Transmission dynamics of SARS-CoV-2 in children: an Indian case study

Researchers have studied the primary contacts of COVID-19 positive children in India in May 2020 and found all children to be asymptomatic, and only four of the parents became positive. Although this suggests lower transmission from children, no recommendations can be made yet on school reopening.

The number of COVID-19 cases caused by the severe acute respiratory syndrome coronavirus 2 (SARS-CoV-2) across the world has been increasing continuously. In India, the number of cases has seen a significant increase with a small dip only recently. To date, 9.67 million people have been infected nationwide and over 140,500 people have lost their lives.

Most of the studies on the spread of the virus have focused on the adult population.
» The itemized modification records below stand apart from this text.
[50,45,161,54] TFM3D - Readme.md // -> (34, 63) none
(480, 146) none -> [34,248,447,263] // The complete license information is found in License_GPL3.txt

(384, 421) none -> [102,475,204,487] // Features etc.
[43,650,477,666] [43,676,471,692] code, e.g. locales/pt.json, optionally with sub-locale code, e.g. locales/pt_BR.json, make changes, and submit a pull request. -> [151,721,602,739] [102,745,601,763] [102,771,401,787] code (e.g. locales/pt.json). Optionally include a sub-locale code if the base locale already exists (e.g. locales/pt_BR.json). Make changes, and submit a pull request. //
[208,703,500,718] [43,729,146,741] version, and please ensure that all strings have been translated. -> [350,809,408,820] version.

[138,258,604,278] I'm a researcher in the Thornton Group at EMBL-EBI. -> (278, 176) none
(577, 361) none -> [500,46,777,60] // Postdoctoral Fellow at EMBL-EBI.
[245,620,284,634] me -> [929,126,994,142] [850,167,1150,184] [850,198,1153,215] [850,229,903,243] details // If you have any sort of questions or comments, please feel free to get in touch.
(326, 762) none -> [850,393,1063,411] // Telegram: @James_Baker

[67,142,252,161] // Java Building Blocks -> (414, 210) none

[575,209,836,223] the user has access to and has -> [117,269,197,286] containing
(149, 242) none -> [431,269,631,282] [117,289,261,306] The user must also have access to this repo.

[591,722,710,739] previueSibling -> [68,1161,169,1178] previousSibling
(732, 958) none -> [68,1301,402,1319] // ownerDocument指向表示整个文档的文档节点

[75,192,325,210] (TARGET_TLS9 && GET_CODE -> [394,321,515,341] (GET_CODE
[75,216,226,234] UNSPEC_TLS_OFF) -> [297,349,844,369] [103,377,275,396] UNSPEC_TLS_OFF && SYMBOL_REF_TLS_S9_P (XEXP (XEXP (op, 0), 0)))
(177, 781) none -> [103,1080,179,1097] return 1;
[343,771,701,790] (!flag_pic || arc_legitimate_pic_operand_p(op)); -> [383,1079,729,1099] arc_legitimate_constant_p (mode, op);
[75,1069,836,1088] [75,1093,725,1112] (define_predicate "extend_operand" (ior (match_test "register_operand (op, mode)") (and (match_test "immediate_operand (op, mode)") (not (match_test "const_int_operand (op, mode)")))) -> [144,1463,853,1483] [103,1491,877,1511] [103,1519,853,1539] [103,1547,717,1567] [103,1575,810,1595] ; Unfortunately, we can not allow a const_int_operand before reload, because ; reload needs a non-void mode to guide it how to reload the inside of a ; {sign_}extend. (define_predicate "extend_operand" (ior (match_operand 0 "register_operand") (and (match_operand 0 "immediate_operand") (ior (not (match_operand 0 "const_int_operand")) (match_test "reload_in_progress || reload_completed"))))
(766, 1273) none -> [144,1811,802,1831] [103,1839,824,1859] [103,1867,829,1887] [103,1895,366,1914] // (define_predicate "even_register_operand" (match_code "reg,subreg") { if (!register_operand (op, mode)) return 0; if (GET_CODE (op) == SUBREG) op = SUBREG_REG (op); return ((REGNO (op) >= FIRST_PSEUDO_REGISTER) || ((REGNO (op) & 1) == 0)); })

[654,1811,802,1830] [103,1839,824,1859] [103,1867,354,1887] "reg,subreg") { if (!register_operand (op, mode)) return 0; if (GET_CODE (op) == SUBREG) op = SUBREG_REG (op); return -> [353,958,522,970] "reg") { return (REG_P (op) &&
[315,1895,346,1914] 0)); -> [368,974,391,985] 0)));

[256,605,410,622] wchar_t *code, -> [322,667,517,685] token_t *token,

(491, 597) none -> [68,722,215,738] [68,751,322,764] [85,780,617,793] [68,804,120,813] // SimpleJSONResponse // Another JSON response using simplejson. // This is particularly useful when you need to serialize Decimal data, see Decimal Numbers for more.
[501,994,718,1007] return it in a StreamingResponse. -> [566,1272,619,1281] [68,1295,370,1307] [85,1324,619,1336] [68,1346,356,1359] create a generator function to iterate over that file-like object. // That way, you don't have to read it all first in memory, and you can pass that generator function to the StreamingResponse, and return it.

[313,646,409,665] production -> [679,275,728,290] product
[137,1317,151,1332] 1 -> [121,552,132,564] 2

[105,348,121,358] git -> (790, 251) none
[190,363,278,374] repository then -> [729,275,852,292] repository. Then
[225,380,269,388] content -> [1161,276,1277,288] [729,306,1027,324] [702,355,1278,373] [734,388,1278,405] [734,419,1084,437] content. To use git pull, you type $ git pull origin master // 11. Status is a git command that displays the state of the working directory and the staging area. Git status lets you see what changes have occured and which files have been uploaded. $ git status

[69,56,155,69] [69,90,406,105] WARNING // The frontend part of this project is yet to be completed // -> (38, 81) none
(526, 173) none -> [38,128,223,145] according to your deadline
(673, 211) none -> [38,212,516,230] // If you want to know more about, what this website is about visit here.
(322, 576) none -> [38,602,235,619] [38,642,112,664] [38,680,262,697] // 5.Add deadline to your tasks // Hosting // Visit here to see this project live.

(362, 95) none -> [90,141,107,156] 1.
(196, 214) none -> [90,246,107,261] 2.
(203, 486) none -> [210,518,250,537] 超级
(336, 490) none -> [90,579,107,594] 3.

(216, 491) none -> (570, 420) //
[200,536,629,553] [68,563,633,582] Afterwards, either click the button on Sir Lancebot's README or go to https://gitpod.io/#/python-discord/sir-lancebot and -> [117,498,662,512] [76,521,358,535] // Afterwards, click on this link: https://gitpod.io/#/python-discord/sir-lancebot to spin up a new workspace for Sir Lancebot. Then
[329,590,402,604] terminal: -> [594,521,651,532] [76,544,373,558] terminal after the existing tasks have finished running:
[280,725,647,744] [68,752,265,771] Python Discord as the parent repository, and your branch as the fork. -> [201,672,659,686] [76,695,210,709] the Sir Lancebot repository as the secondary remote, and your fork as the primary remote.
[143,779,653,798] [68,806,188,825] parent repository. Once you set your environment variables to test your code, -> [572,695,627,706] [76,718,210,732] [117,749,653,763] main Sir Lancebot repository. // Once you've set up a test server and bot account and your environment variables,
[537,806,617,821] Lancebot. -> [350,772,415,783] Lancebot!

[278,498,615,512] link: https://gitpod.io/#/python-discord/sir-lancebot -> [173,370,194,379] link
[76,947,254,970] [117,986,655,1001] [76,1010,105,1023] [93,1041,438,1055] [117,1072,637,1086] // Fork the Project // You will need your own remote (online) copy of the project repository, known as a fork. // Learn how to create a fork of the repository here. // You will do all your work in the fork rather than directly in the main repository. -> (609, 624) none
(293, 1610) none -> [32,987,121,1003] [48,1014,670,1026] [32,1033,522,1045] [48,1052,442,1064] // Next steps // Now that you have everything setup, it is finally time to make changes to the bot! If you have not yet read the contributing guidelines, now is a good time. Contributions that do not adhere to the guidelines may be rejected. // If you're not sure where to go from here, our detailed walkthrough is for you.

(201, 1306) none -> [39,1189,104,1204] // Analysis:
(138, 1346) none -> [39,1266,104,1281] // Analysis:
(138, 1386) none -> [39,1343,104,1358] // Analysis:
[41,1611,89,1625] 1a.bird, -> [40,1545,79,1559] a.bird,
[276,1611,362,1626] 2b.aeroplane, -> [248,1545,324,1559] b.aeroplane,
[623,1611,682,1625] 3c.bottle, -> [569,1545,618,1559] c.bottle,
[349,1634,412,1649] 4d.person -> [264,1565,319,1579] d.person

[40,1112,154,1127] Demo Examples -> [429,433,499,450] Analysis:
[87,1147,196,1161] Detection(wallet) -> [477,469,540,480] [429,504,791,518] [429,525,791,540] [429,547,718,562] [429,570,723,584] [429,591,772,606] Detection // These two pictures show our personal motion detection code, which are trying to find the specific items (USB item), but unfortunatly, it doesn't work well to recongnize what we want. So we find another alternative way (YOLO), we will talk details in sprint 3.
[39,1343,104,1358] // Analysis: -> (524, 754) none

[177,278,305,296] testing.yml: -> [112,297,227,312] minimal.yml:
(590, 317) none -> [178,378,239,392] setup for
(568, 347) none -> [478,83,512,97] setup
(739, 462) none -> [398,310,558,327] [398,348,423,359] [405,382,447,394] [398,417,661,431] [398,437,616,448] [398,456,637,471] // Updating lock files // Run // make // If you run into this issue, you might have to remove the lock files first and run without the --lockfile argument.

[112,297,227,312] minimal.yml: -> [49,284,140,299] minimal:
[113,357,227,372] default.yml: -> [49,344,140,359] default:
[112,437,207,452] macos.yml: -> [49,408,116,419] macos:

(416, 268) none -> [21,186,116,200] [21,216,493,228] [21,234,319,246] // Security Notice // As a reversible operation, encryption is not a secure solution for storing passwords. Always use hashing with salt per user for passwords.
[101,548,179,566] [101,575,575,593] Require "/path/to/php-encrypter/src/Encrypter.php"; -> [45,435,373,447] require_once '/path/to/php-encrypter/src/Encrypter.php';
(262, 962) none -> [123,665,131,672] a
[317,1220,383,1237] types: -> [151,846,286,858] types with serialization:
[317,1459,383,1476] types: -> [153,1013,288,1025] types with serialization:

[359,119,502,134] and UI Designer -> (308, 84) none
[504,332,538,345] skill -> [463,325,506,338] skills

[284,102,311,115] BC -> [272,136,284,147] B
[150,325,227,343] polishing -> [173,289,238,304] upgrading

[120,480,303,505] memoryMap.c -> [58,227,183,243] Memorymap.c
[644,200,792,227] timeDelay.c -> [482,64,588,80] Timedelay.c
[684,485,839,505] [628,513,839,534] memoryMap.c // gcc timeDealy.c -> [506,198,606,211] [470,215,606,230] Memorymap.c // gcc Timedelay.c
Less than 5% of cases are reported to be children. It is still unknown if this low number is because of children’s low susceptibility to the virus or decreased exposure. Most children who are found to be positive are seen to have only mild symptoms. A large proportion of children are also observed to be asymptomatic. This raises questions about how children transmit the disease and whether transmission from children is overall lower than the adult population.

Studying pediatric COVID-19 patients in May 2020

Researchers from Manipal Academy of Higher Education in India report the transmission dynamics of SARS-CoV-2 in children in a paper published in the Journal of Tropical Pediatrics.

During May 2020, travelers to the state of Karnataka coming from other states in India with high rates of COVID-19 had to be in institutional quarantine. Although all travelers were tested, because of resource constraints in testing, children below 18 years were prioritized. If there was a positive case, denoted as the index case, and all the family members were tested, if feasible. The parents were questioned about the health status of other non-familial contacts who traveled in the same vehicle or stayed in the same room as the index case.

The children who tested positive were admitted to the hospital and the case managed based on institutional guidelines. If the child was less than 15 years old, one of the parents stayed with them, while the other family members who tested negative continued to remain in the quarantine center. If the other family members also tested positive, they were admitted into the hospital.

The retrospective observational study included all the pediatric index cases and their primary contacts with a history of inter-state travel during May 2020. The authors included clinical and demographic information and analyzed the data after anonymizing potential patient identifiers.

Nineteen children between four and nine years old, with a median age of six years were included in the study. All the children who tested positive were asymptomatic throughout the study period. Similar to other reported studies, the SARS-CoV-2 infection of children in this study was also mild. Possible reasons for this could be a low expression of angiotensin-converting enzyme 2 in children or decreased immune response.

There were 42 familial contacts and 80 non-family contacts who traveled with the COVID-19 positive children. Of the non-family contacts, two were positive for COVID-19 and were primary contacts of one index case. Of the primary family contacts, five became positive. All except one contact was asymptomatic. It is also possible that primary family contacts of the index case were exposed to the virus via the non-family cases.

The authors write that with a similar type of exposure to the virus by a family, the children seemed more commonly positive. Even though adults stayed in the same vehicle, quarantine room, or hospital room without personal protective equipment, most parents were negative. Although it is possible that the parents were positive, but became negative by the time they were tested, since there was no previous history of exposure to an individual who tested positive or symptoms, it is likely exposure was during travel or quarantine stay.

The authors note some limitations of the study, such as its retrospective nature and the lack of multiple testing of the primary family contacts at different times to understand the time evolution of the transmission.

However, “despite the limited sample size, this study indicates children are commonly asymptomatic,” write the authors. Although there seemed to a lower rate of transmission from children, because of their susceptibility and the chance for greater transmission in closed spaces, no recommendations can be made yet for opening schools, they write. Therefore, there is a need to explore SARS-CoV-2 transmission dynamics in children further.